Context
India currently faces notable short-term challenges, including the outbreak of COVID-19 and the preceding slowdown of the informal economy. We take a look at the current situation:
According to the International Monetary Fund, India will be a large economy worst hit by the Covid-19 pandemic. The Fund now says that Indian GDP in the ongoing financial year, which began in March 2020, will contract by 4.5%. Just a few weeks ago, it had been predicting a 2% growth for the year.
However, the situation is much worse than what the headline numbers suggest.
- At the aggregate level, gross value added grew by 4.5% in the third quarter, down from 4.8% in the previous quarter.
- But excluding public administration, defense and other services, which largely connote government spending, value-added by the rest of the economy grew by a mere 3.7% in the third quarter, down from 5.2% in the same quarter last year
- Growth thus continues to be propped up by higher government spending.
- Manufacturing sector has seen contraction (negative growth) for two consecutive quarters
- For the full year, the manufacturing sector is expected to grow barely at 1%, down from 5.7% in the last year.
- Construction activity also slowed down reflecting the continued dismal performance of the real estate sector.
- Gross fixed capital formation, which represents an investment in the economy, has now contracted for two straight quarters
- NSO now expects investments to contract by 0.6% in 2019-20, after growing by 9.8 percent in the previous year,
The road ahead
- Gross value added is expected to pick up to 5 percent in the fourth quarter, up from 4.5 percent in the third quarter
- Data of the eight core sectors have grown for two consecutive months.
- National statistics office thus believes that the economy has bottomed out and an upward trend is likely in coming quarters
- Capital investments announced by the government (National Infrastructure Pipeline) will kickstart private sector and start yielding results in the medium to long term
- The structural changes brought in the economy through Insolvency & Bankruptcy Code, GST and JAM trinity (Financial Inclusion) will enable formalization of the economy in the long run.
Downside risks
- The Centre’s revenues may well fall short of the revised estimates. This may impinge on its ability to maintain its spending at current levels in the fourth quarter.

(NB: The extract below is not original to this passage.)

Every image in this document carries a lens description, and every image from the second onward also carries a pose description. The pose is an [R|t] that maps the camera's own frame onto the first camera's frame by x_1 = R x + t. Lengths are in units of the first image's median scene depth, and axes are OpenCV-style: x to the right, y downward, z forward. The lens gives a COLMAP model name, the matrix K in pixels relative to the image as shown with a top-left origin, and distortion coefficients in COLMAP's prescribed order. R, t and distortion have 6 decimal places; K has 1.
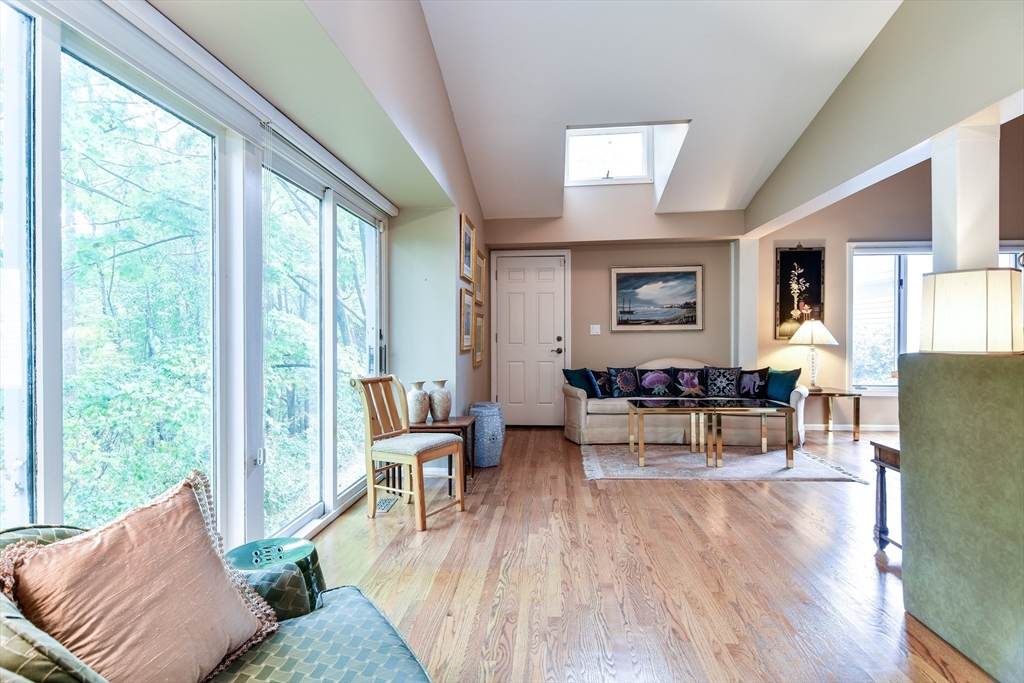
lens RADIAL K [[558.2, 0, 510.6], [0, 558.2, 340.3], [0, 0, 1]] dist [0.001534, -0.006910]
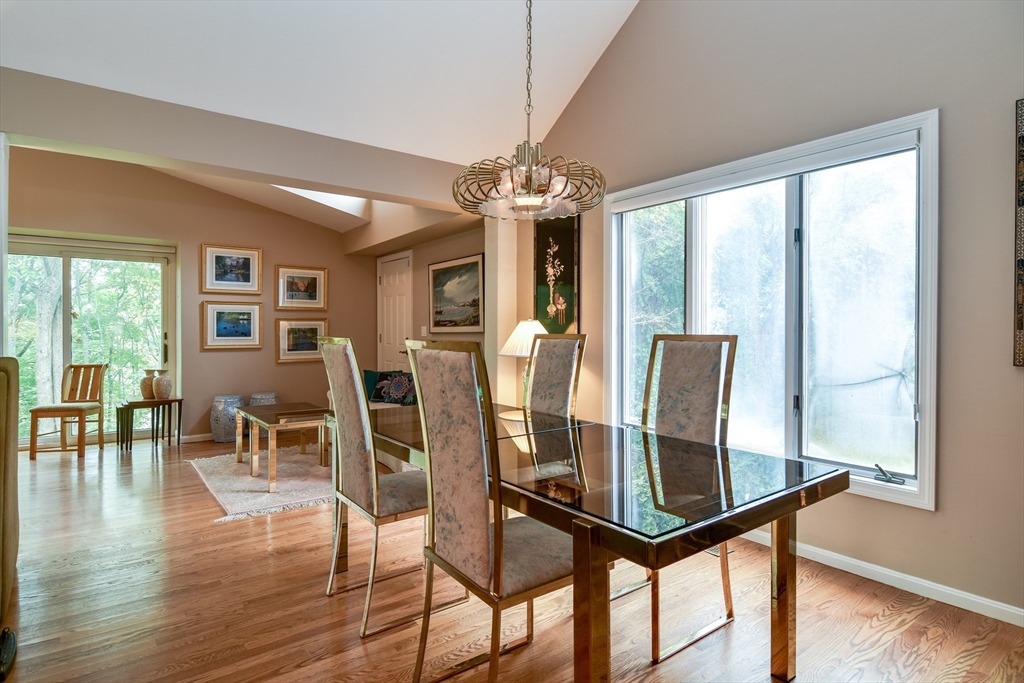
lens RADIAL K [[558.2, 0, 512.7], [0, 558.2, 335.7], [0, 0, 1]] dist [0.001534, -0.006910]
pose [[0.667373, 0.011620, -0.744633, 0.976893], [-0.011214, 0.999922, 0.005553, -0.019302], [0.744639, 0.004644, 0.667451, 0.492725]]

- The full impact of the coronavirus is yet to play out. Economic activity in February and March is likely to be impacted directly and indirectly, depending on the duration and intensity of its spread.
- Disruptions in supply chains and lower external demand due to trade tensions of USA with China & others, may further add to domestic issues.
Conclusion
The government’s confidence is inexplicable. It has not done enough to reinvigorate the economy. Its big weapon — spending — has failed and there is little left in its armory. Recovery needs reform. India has postponed competitiveness-enhancing measures long enough. In a crisis of this magnitude, there are no excuses left.
One of the reasons for the current slowdown has been the weak demand in the country especially from the rural sector and disruption of the informal economy. Thus, the government should try to increase disposable incomes (through schemes like MGNREGA) in the hands of people which will revive the growth in the economy and boosting the MSME sector through effective implementation of 20 lakh crore package announced recently.